Google s’attaque au problème de l’oubli catastrophique, fondamental en intelligence artificielle

La société DeepMind, rachetée par Google en 2014, est parvenue à réaliser une avancée fondamentale dans le développement de l’intelligence artificielle. Les chercheurs se sont en effet focalisés sur les systèmes d’intelligence artificielle utilisant des réseaux neuronaux. Ces derniers, en dépit de leurs bonnes performances, étaient jusque là assez limités. Ils ne pouvaient en effet pas se servir de ce qu’ils avaient appris précédemment pour effectuer une nouvelle tâche, victimes de ce qu’on appelle « l’oubli catastrophique ». Même si le deep learning et l’apprentissage par renforcement avaient déjà permis des avancées, les chercheurs de DeepMind et de l’Imperial College de Londres ont réussi à aller encore plus loin.

Un problème fondamental

« L’oubli catastrophique » est donc le nom donné à ce problème particulier auquel les chercheurs étaient confrontés jusqu’à présent. Lorsqu’un réseau neuronal d’intelligence artificiel était créé, sa fonction était simple puisqu’il était conçu pour mener à bien une tâche. Mais les données acquises lors cette mission n’étaient pas réutilisables pour que cette même intelligence artificielle effectue une autre tâche par la suite.

DeepMind constatait particulièrement ce phénomène lorsque l’intelligence artificielle essayait de terminer un jeu vidéo comme Space Invaders, Pong, etc. Elle finissait par remporter le jeu avec brio mais si on lui demandait d’effectuer une nouvelle tâche ou de jouer à un autre jeu, il fallait impérativement repasser par tout le processus d’apprentissage. L’intelligence artificielle s’avérait incapable de mémoriser ce qu’elle avait appris et d’utiliser ces connaissances dans un autre contexte.

Les neurosciences à la rescousse

L’impact des neurosciences dans les avancées en terme d’intelligence artificielle est indéniable et, de nouveau, les chercheurs, autant de DeepMind que de l’Imperial College, ont su s’en inspirer. Plus concrètement, ils ont étudié le fonctionnement de la mémoire humaine dans les processus d’apprentissage.

En neuroscience, on distingue deux types de consolidation du savoir:

  • La consolidation systématique

La mémoire dispose de deux zones d’apprentissage dans lesquelles est stocké tout ce que nous apprenons. On distingue généralement une partie réservée à l’apprentissage lent et une seconde, dédiée à l’apprentissage rapide. Dans la consolidation systématique, tout ce que nous apprenons, et qui est sauvegardé dans la partie d’apprentissage rapide, est automatiquement “gravé” dans la partie d’apprentissage lent. Cela se fait consciemment ou inconsciemment, durant les phases de rêve par exemple.

  • La consolidation synaptique

Le rôle des synapses dans les processus de mémorisation est très important. La consolidation synaptique renvoie aux connexions qui s’établissent entre les neurones. Cette forme de mémorisation est beaucoup plus durable. Plus une connexion a été utile au cours d’un apprentissage précédent, plus la consolidation synaptique va être forte. C’est exactement sur ce type de processus de mémorisation que les chercheurs ont travaillé pour apporter une solution à “l’oubli catastrophique” de l’intelligence artificielle.

L’algorithme EWC (Elastic Weight Consolidation)

Après chaque phase d’apprentissage, L’intelligence artificielle de DeepMind va définir le poids, et donc l’importance, de chaque connexion neuronale dans la réalisation de la tâche effectuée. La connexion va alors être consolidée et protégée. Ce faisant, l’intelligence artificielle va chercher à préserver le savoir, tout en lui permettant d’évoluer.

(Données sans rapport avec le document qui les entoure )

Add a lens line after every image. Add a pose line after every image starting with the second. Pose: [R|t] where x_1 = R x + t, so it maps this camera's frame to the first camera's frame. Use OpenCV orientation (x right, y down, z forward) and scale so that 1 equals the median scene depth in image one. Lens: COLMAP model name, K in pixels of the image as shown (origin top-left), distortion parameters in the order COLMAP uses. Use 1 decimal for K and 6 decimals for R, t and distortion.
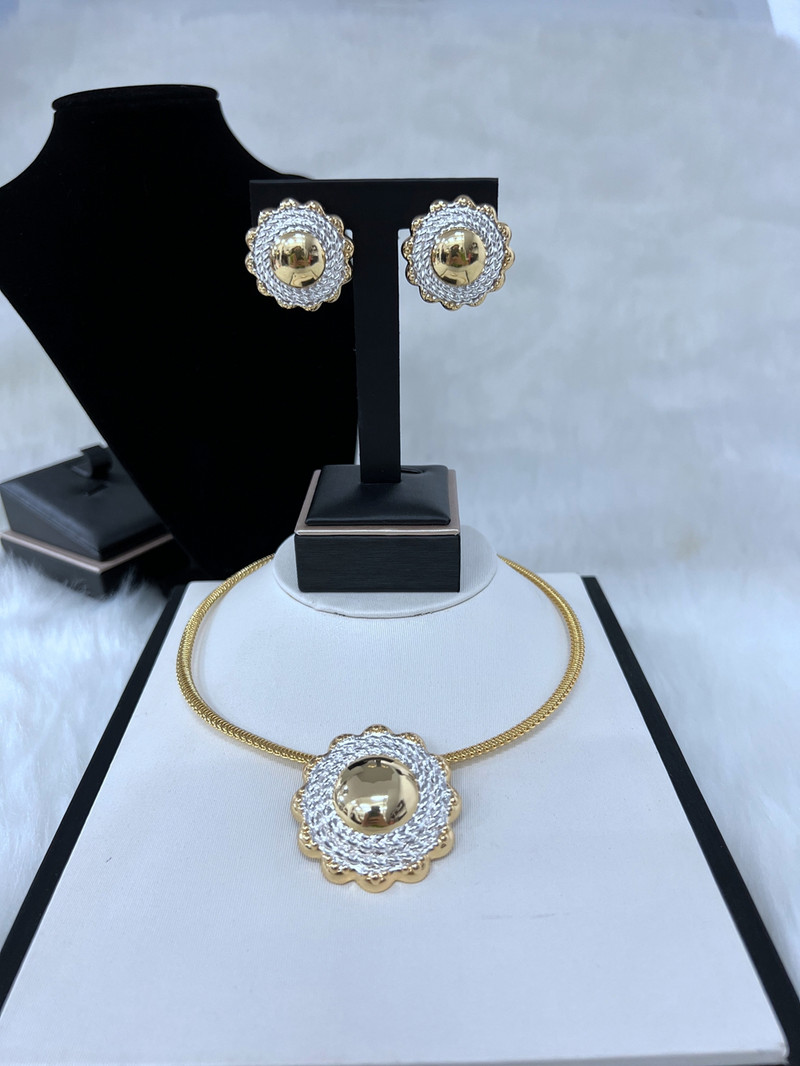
lens RADIAL K [[812.5, 0, 397.2], [0, 812.5, 535.0], [0, 0, 1]] dist [0.000351, -0.017100]
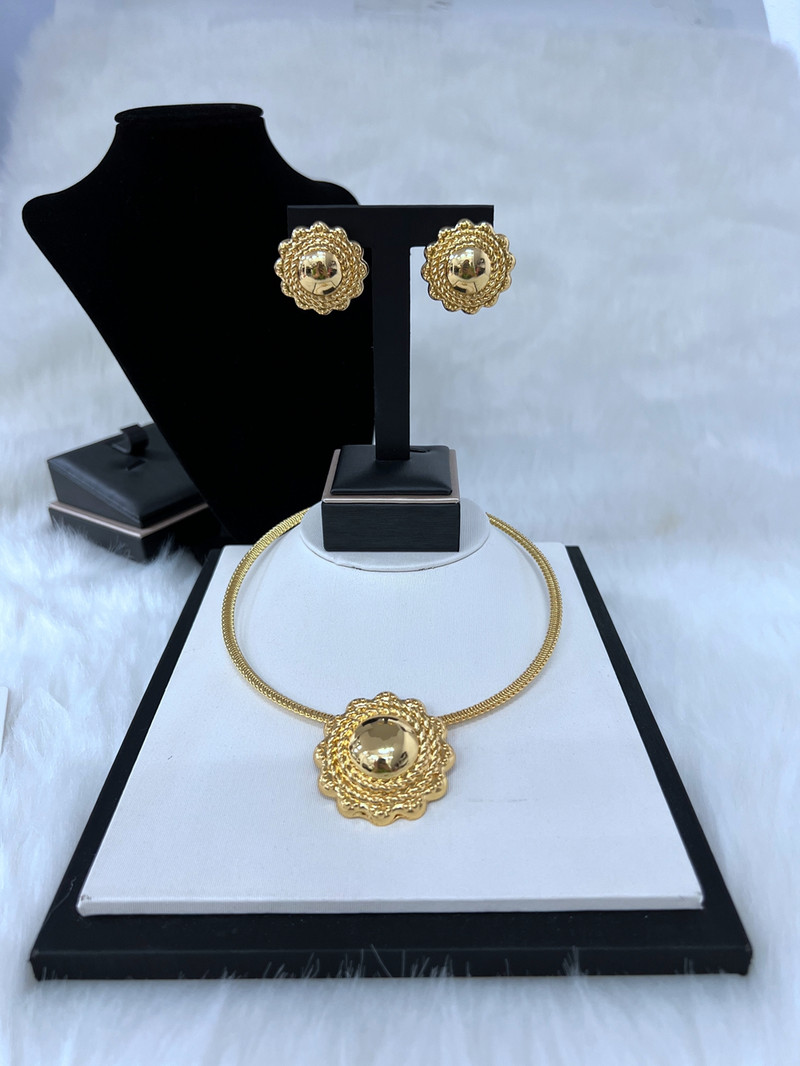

La variation dans l’importance des connexions a permis de créer l’Algorithme EWC : Elastic Weight Consolidation. L’intelligence artificielle pèse en effet chaque connexion et plus celle-ci est importante, plus elle va la protéger, la consolider, et éviter qu’elle soit altérée par la suite.

Les systèmes d’intelligence artificielle dotés de cet algorithme peuvent désormais effectuer différentes tâches à la suite. Elles n’oublient plus et n’ont donc pas besoin de recommencer chaque fois de zéro. En effet, elles apprennent désormais de manière séquentielle et peuvent mettre à profit des connexions neuronales consolidées auparavant pour venir à bout d’un nouveau jeu par exemple.

Même si nous sommes encore loin d’une intelligence artificielle qui pourrait tout faire et tout mémoriser, cet algorithme EWC est un pas de géant vers un apprentissage en temps réel selon les informations soumises. “L’oubli catastrophique” est en passe de devenir un problème du passé, car bientôt nous pourrons sûrement produire des intelligences artificielles dotées de processus d’apprentissage plus efficaces et plus souples.